June 26 2012 10:08AM
- graphic courtesy of The Russian Machine Never Breaks
For two years, my standard explanation for why we pay a lot of attention to shot differential (Corsi or Fenwick) is that it correlates strongly with scoring chances, zone time, and puck possession, and is the best predictor we have of future goal scoring. Each of those claims is based on seminal work by Vic Ferrari and JLikens.
The claim about scoring chances was based largely on this plot from Vic, showing a correlation between scoring chances and Fenwick of 0.92:
A comprehensive data review
If scoring chances correlate that closely to shot differential, then that would suggest that shot quality differences are negligible, that tracking the scoring chances isn't really adding much information.

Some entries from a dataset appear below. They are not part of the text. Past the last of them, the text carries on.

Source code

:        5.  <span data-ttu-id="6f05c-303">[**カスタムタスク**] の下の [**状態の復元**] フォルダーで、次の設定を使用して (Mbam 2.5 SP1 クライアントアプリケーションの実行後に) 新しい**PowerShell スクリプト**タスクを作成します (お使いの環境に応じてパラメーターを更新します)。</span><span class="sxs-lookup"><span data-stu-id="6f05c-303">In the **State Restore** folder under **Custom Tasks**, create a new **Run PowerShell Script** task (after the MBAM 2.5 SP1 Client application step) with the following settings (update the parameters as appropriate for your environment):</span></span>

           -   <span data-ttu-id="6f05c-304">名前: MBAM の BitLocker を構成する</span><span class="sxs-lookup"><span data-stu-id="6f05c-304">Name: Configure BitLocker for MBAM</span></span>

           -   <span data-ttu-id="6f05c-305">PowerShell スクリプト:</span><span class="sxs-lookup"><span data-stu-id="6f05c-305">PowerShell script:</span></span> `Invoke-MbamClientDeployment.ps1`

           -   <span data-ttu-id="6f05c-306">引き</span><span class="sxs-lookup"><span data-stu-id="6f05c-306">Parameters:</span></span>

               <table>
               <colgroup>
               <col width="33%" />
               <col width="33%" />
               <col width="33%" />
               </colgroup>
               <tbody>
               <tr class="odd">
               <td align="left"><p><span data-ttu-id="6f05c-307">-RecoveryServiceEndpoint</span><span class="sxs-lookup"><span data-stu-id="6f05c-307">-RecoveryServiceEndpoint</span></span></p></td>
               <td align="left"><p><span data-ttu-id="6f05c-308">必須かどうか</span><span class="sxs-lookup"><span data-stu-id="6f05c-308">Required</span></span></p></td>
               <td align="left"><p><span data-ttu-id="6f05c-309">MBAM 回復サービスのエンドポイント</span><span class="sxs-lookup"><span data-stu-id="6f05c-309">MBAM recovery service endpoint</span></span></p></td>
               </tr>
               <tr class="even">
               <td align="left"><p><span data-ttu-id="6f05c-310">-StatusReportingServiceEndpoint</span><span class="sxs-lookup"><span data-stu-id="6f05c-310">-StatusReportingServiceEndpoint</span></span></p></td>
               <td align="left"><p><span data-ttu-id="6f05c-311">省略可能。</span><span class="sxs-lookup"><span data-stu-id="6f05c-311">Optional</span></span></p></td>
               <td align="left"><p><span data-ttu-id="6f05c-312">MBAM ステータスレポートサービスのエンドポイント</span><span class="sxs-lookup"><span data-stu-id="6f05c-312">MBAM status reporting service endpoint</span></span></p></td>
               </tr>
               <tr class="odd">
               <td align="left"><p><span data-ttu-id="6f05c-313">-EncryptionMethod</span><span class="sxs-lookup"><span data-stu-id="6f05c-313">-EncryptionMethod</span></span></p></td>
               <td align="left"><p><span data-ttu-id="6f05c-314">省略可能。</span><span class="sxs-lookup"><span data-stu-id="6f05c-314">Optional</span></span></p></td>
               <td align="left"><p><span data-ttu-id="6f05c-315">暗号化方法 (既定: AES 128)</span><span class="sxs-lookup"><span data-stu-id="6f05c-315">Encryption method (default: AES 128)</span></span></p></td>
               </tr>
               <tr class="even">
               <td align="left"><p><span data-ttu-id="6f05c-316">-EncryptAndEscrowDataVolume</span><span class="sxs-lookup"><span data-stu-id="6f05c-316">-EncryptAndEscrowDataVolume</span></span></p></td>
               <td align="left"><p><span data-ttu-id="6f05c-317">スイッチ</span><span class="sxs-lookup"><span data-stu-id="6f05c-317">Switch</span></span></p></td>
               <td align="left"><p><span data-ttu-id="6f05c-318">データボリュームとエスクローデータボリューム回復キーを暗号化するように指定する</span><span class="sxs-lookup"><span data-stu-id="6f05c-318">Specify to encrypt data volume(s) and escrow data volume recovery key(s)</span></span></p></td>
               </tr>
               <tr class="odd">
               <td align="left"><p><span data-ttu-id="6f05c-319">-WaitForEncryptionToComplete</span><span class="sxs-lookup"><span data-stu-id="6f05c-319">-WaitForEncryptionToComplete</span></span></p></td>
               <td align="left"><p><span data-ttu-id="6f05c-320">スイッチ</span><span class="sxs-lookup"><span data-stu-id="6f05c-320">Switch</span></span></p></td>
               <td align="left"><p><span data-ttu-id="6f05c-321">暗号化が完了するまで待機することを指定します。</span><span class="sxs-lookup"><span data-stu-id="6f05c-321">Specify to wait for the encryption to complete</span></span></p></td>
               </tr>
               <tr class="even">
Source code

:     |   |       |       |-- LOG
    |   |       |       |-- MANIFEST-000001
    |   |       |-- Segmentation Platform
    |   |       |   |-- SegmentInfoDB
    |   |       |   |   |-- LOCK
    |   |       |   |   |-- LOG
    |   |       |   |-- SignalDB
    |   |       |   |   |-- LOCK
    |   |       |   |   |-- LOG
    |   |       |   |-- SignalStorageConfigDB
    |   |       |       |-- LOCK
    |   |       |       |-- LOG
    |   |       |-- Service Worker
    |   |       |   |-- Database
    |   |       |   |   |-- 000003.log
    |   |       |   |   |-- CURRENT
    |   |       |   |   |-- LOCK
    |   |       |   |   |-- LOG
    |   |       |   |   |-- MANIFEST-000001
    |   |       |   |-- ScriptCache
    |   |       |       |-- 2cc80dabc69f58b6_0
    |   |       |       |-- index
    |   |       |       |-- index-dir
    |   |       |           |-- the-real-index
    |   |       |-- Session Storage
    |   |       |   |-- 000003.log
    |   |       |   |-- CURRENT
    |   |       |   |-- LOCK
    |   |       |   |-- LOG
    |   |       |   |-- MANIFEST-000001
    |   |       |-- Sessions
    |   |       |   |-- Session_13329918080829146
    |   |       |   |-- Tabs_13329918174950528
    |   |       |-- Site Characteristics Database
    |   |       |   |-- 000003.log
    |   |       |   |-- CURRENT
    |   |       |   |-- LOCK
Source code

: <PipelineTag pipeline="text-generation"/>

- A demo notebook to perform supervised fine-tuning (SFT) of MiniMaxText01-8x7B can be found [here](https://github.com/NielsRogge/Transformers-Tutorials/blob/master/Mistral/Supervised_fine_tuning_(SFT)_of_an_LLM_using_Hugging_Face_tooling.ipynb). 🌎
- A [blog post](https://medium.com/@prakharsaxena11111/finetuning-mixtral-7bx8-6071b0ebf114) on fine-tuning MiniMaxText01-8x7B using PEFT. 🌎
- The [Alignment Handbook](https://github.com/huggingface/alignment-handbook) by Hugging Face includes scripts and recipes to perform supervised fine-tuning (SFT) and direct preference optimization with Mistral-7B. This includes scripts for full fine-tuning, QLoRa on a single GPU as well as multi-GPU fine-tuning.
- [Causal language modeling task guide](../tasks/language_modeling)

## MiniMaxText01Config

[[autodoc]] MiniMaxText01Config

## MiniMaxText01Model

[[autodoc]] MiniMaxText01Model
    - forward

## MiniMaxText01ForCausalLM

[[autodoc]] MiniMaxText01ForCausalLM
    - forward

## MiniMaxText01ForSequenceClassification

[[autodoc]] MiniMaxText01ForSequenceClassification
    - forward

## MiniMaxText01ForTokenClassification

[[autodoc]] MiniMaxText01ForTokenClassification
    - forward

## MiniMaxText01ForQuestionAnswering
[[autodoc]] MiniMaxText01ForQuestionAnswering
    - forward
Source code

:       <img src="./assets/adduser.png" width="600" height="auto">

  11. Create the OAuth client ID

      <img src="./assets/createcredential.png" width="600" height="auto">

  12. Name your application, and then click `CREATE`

With more and more bloggers tracking scoring chances these days, we actually have a pretty large body of work to draw from; let's see whether this tight correlation is a general phenomenon.
I managed to dig up 18 teams' scoring chance data: The 2009-10 and 2010-11 Canadiens, Oilers, Maple Leafs, and Flames, and the 2011-12 Canucks, Stars, Flames, Hurricanes, Blue Jackets, Canadiens, Rangers (~3/4 season), Sharks, Capitals, and Flyers. (Thanks to Canucks Army, Defending Big D, Shutdown Line, Jackets Cannon, Leafs Nation, En Attendant les Nordiques, The Copper N Blue, Flames Nation, Blueshirt Banter, Fear the Fin, The Washington Post, and Broad Street Hockey for either publishing or emailing me their results.)
Across those 18 teams, the correlation between a player's shot differential and his scoring chance differential is about 0.80-0.85 (depending on whether you set the cutoff for games played at something like 20 or something like 70).
There is a strong correlation between shot differential and scoring chance differential, so the simple shot differential tells us most of what we need to know. And since others have shown this for a team here or there, this isn't news; the analytical community has long known that shot differential is very important and shot quality effects are minor.
The thing that surprised me is that the spread was actually larger than I had expected -- some players do lie a reasonable distance above or below the fit line, getting scoring chances at a rate like a player whose shot differential is a few percent better. Does that mean that we need the scoring chance totals to get the full story? Or is that just random noise?
Reproducible differences or random fluctuations?
To address that, we'll look at year-over-year correlations; if players are showing an actual talent in this area, we'll expect their numbers to be at least somewhat reproducible from year to year.
Dividing a player's scoring chance differential by his shot differential (SC% / Fenwick) gives us a metric assessing how much of a shot quality edge the team had with him on the ice that year. We can look at the same shot quality index for the following year and ask whether players who did well one year were likely to do well again the next year. With 105 players who had games tracked two years in a row, we should be able to tell whether this shot quality index is measuring a persistent talent.
That's not much of a trend. With an R^2 of 0.049, the correlation is strong enough to be statistically significant, but weak enough to be insignificant in practice. If a guy is at 0.9 this year (one of the worst in the league), you can't even say that he'll be below average next year -- just that he won't be one of the very best.
Whatever tendency certain players might have for driving their team to get more scoring chances than a simple shot differential predicts is small and swamped by random noise. This suggests tracking scoring chances isn't adding much information to the readily available shot differential numbers.